Dataset content:
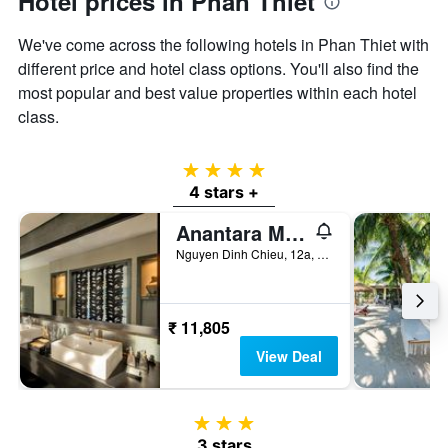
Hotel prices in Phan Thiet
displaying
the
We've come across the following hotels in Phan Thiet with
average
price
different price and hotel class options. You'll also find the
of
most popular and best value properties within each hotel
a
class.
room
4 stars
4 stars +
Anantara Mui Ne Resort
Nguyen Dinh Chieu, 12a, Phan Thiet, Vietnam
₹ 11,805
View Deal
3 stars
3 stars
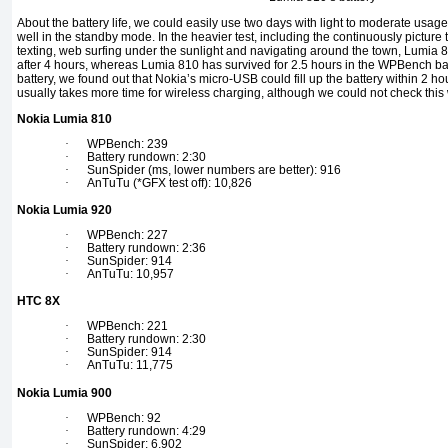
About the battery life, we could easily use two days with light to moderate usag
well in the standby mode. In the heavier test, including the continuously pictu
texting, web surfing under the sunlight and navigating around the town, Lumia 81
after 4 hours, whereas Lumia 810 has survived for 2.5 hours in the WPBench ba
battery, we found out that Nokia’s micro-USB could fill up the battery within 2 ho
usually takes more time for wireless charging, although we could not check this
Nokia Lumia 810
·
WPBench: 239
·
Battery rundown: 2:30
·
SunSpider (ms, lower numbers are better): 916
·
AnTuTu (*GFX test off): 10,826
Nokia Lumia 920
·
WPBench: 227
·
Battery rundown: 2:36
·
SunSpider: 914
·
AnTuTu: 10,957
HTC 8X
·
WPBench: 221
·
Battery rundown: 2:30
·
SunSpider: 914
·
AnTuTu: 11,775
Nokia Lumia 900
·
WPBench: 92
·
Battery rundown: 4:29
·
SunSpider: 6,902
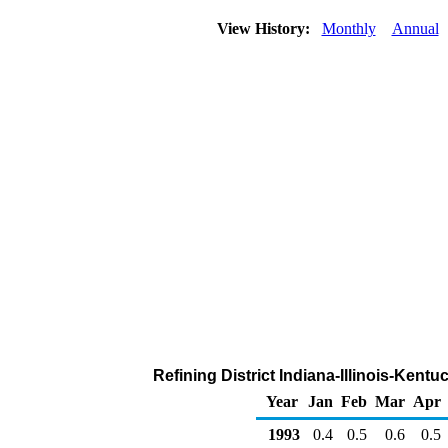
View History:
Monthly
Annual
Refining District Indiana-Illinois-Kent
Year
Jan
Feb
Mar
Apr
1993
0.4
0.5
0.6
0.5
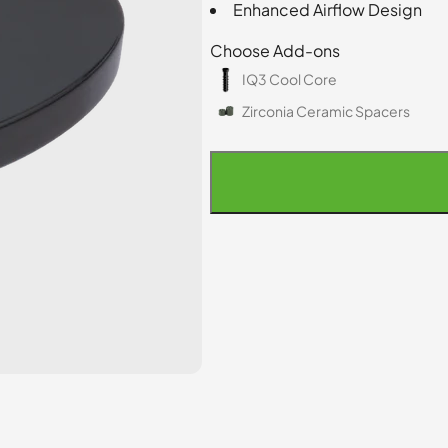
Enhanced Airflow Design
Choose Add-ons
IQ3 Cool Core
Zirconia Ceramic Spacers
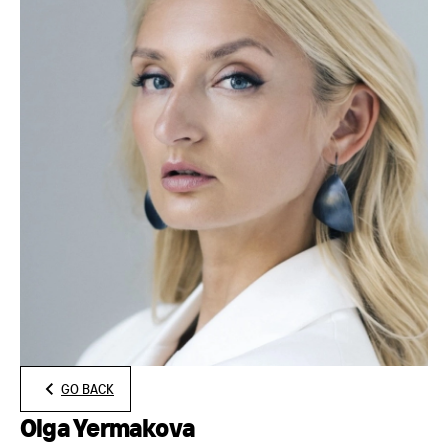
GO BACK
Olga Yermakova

---

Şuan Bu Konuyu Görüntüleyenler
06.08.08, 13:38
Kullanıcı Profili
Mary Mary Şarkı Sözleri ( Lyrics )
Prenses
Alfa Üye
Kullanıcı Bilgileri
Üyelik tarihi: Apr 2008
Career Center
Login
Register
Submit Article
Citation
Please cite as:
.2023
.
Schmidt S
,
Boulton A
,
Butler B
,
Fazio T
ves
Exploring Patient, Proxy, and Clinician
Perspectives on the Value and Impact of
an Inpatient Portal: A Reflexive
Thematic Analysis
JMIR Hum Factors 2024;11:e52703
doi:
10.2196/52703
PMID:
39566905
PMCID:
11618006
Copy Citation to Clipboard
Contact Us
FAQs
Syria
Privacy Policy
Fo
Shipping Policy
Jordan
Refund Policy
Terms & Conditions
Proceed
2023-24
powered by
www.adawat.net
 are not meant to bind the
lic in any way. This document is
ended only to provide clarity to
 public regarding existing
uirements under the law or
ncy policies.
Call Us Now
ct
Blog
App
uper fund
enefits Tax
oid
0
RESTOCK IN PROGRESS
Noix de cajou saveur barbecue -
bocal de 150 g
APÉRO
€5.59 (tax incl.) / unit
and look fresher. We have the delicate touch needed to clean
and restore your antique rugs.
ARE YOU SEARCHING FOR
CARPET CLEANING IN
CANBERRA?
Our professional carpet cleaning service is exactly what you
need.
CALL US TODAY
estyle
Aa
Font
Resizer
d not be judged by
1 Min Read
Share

To-do item:
Sift through the material above and copy the lines that contain the word "Lumia".

The completed task:
texting, web surfing under the sunlight and navigating around the town, Lumia 81
after 4 hours, whereas Lumia 810 has survived for 2.5 hours in the WPBench ba
Nokia Lumia 810
Nokia Lumia 920
Nokia Lumia 900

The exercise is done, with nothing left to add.